Understanding Who Owns Your Art
Taylor Swift’s experience sheds light on an important question: Who owns your art? The answer isn't always clear and impacts your work.Scooter Braun recently purchased Taylor Swift’s entire catalog of master recordings, a man Swift accuses of incessant bullying. In her Tumblr post¹, Swift explains her original record deal provided the label with perpetual control over her recordings. Essentially, the label could do with them as they wished without Swift’s permission. According to Swift, this is a common clause in a record label contract.
For writers (and creatives of all kinds), Taylor Swift’s experience sheds light on an important question: Who owns your art? Is it you? The answer is, as we learned from Swift, it depends.
It’s important to look at every publication you wish to submit to and understand their licensing rules. Depending on the site you’re pitching, you might have to dig a bit to find this information. Most publications accepting submissions do not provide clear examples of their content licensing.
Below you’ll find a few major sites and details of their content licensing policy:
The Writing Cooperative
Here at The Writing Cooperative, we do not own anything you submit to us. Your words are yours, and you can do with them as you wish. If we publish your story, we ask that it remain within The Writing Cooperative; however, you hold the ability to do with your content as you please.
Medium
By default, each story on Medium is published under an “All Rights Reserved” license, meaning you own your work and have the right to do anything you want with it. You can choose to publish with “Some Rights” or “No Rights” by changing the Content License option in the story editor. If you go with the default and maintain All Rights, you’re free to sell the story to another site, publish it in a book, option it for a movie, etc. They’re your words, and you own the ability to use them as you wish.
Other Publications
While some publications provide more details regarding open submissions than others, most do not provide any details about their content licensing policies. This includes The Atlantic, HuffPost, BuzzFeed Reader, and Bustle. I submitted a request to clarify their policy to each publication but did not hear back before publishing.

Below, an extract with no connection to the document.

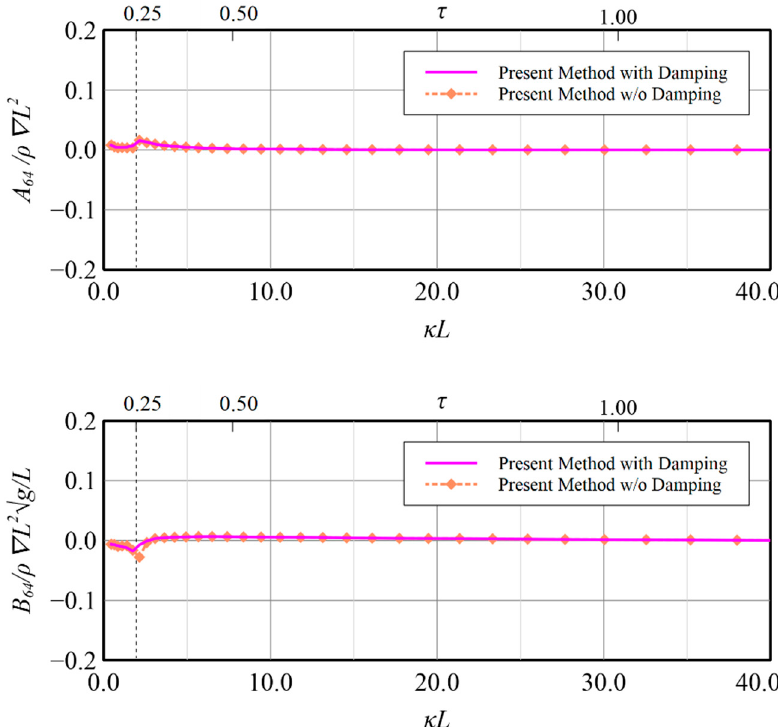
Figure 24. Roll-induced-yaw added mass and damping coefficient at F r = 0.18.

Without details, writers pitching these sites need to understand the publication’s content licensing policy before agreeing to any publication deal.

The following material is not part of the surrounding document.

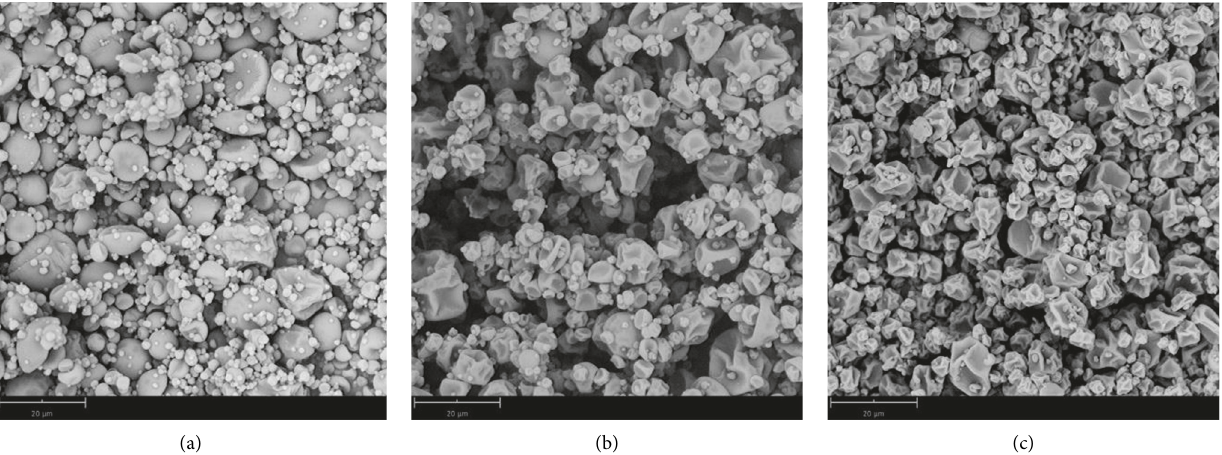
Figure 4: Microphotographs of microcapsules prepared by SEM. (a) Maltodextrin/extract, (b) Maltodextrin/Arabic gum/extract, (c) Maltodextrin/modified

One publication, McSweeney’s, provided a very clear rights usage policy: “You retain rights to your work after publication.” While the McSweeney’s version will remain on their site in perpetuity, you own the content, and, after being published originally with McSweeney’s, you can publish anywhere else you desire.
Who Owns Your Art?
As we learned from Taylor Swift, owning your own content is important but not always possible. Before submitting any work for publication, we need to fully understand the terms and licenses we are granting a publisher. As creatives, we are the ultimate guardians of our work. Let’s be vigilant and ensure our work doesn’t fall into unintended hands without our permission.